It looks like just another ordinary day in New York City. People are enjoying the weather in Central Park, sitting on benches with friends or strolling down the broad tree-lined avenues. Then a gentle breeze blows through. People say odd things; they appear disoriented, frozen in place. Then, in various ways, they begin killing themselves with whatever is handy.

Meanwhile in Philadelphia, high school science teacher Elliot Moore (Mark Wahlberg) has asked his class to speculate about why the honeybees are disappearing in the United States. He only manages to rouse a few answers from his lethargic students — maybe it's pollution or global warming, or maybe we'll never know. Elliot agrees: "Science will come up with some reason to put in the books, but in the end it'll just be a theory. We will fail to acknowledge that there are forces at work beyond our understanding." How true — as he is soon to discover.

When reports of the New York catastrophe reach the school, the principal summons the faculty and tells them to send the students home. The initial reports from Manhattan claim that an airborne toxin is affecting the neurological signals in humans that control their survival impulse, flipping the switch, so to speak, so they commit suicide. The news reports are full of speculation about the source of the toxin. Is it a terrorist attack? Could some CIA experiment to counter biological weapons have gone wrong?

Elliot and his wife Alma (Zooey Deschanel) decide to take a train out of Philadelphia with fellow teacher Julian (John Leguizamo) and his eight-year-old daughter Jess (Ashlyn Sanchez). Rumors spread like wildfire as passengers learn of more grim deaths all along the Northeastern seaboard. When the train stops in the middle of nowhere, Julian leaves his daughter with his friends and hitches a ride to Princeton to try and find his wife.

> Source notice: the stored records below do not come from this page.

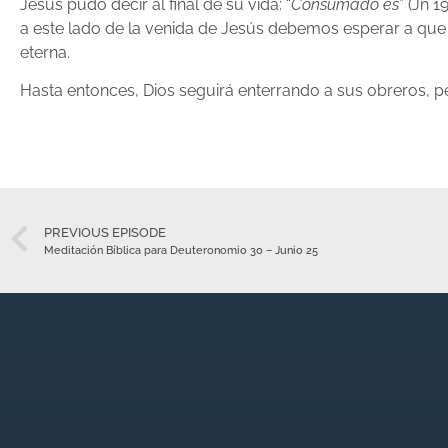
Jesús pudo decir al final de su vida: “
Consumado es
” (Jn 
a este lado de la venida de Jesús debemos esperar a que 
eterna.
Hasta entonces, Dios seguirá enterrando a sus obreros, p
PREVIOUS EPISODE
Meditación Bíblica para Deuteronomio 30 – Junio 25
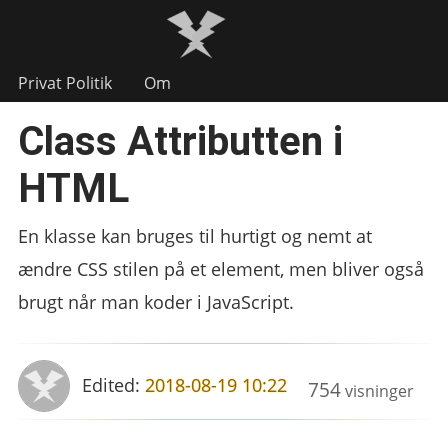
Privat Politik
Om
Class Attributten i
HTML
En klasse kan bruges til hurtigt og nemt at
ændre CSS stilen på et element, men bliver også
brugt når man koder i JavaScript.
Edited:
2018-08-19 10:22
754
visninger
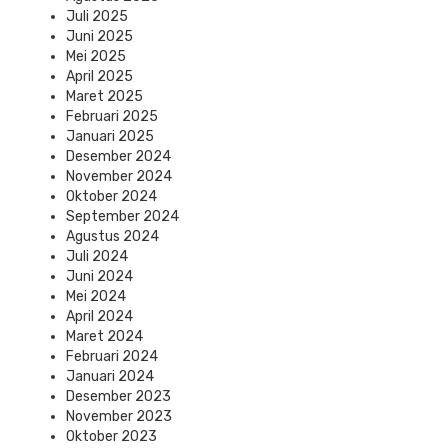
Juli 2025
Juni 2025
Mei 2025
April 2025
Maret 2025
Februari 2025
Januari 2025
Desember 2024
November 2024
Oktober 2024
September 2024
Agustus 2024
Juli 2024
Juni 2024
Mei 2024
April 2024
Maret 2024
Februari 2024
Januari 2024
Desember 2023
November 2023
Oktober 2023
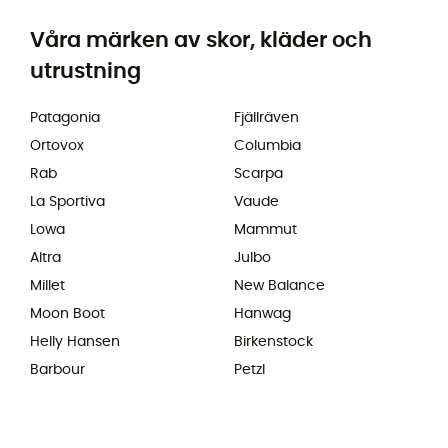
Våra märken av skor, kläder och
utrustning
Patagonia
Fjällräven
Ortovox
Columbia
Rab
Scarpa
La Sportiva
Vaude
Lowa
Mammut
Altra
Julbo
Millet
New Balance
Moon Boot
Hanwag
Helly Hansen
Birkenstock
Barbour
Petzl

M. Night Shyamalan could have made just another thriller filled with gruesome and violent deaths. But he has chosen instead to focus on the mysteries of the natural world and the very human responses to an inexplicable event. Facing terror at every turn, Elliot relies on his scientific training, identifying variables, assessing risks, and interpreting the data.

In a small town in the Pennsylvania countryside, Elliot, Alma, and Jess are given a ride by kind-hearted man who runs a nursery. Saying goodbye to the plants in his greenhouse, he mentions how sensitive plants are, that they can communicate with other species, and that they can release things. Elliot realizes that we don't really know the deleterious effects on the plant world of environmental pollution, resource depletion, habitat loss, and global warming. In a scene where he seems very vulnerable, the scientist apologizes to a plant for any harm he may have caused it, only to realize that it is a plastic plant!

Shyamalan's spiritual perspective comes through in the last third of the film as Elliot and Alma extend the small circle of their family to not only include Jess but two stray boys (Spencer Breslin and Robert Bailey). As they run for their lives, they discover that fear can make people do terrible things. An angry and paranoid man with a gun refuses to let them into his house. They are later given supper and shelter by Mrs. Jones (Betty Buckley), an eccentric and suspicious loner, but her hospitality proves to be short-lived.

Elliot and Alma have been going through a rough patch in their marriage, but this jeopardy situation and their concern for Jess's safety draws them closer together. They are able to confess, look past the grievances of their relationship, and forge a new bond based on love. Being in a life-and-death situation opens their hearts not only to each other but to strangers.

A key character in this film is nature — from the opening scenes of billowing and changing clouds, to shots of the wind rustling through trees, across meadows of grass, and through the bushes. Shyamalan uses his filmmaking skills to heighten the tension by challenging our assumptions about what's going on in beautiful natural settings like a city park or a country field. What if we don't understand what's happening there at all? Shamans and indigenous peoples have long warned us of the danger of our callous and brutal treatment of the Earth. They encourage us to listen to the animals and the plants and to recognize that weather and other natural phenomenon are ways that Mother Earth speaks to us (see the excerpt in "Related Content").

We salute Shyamalan for acknowledging the mystery that lies behind the marvels and the terrors of the natural world. The characters in this story discover love in the midst of this happening. The question is, what will the rest of us learn? (It's true . . . something really weird is going on with the honeybees.)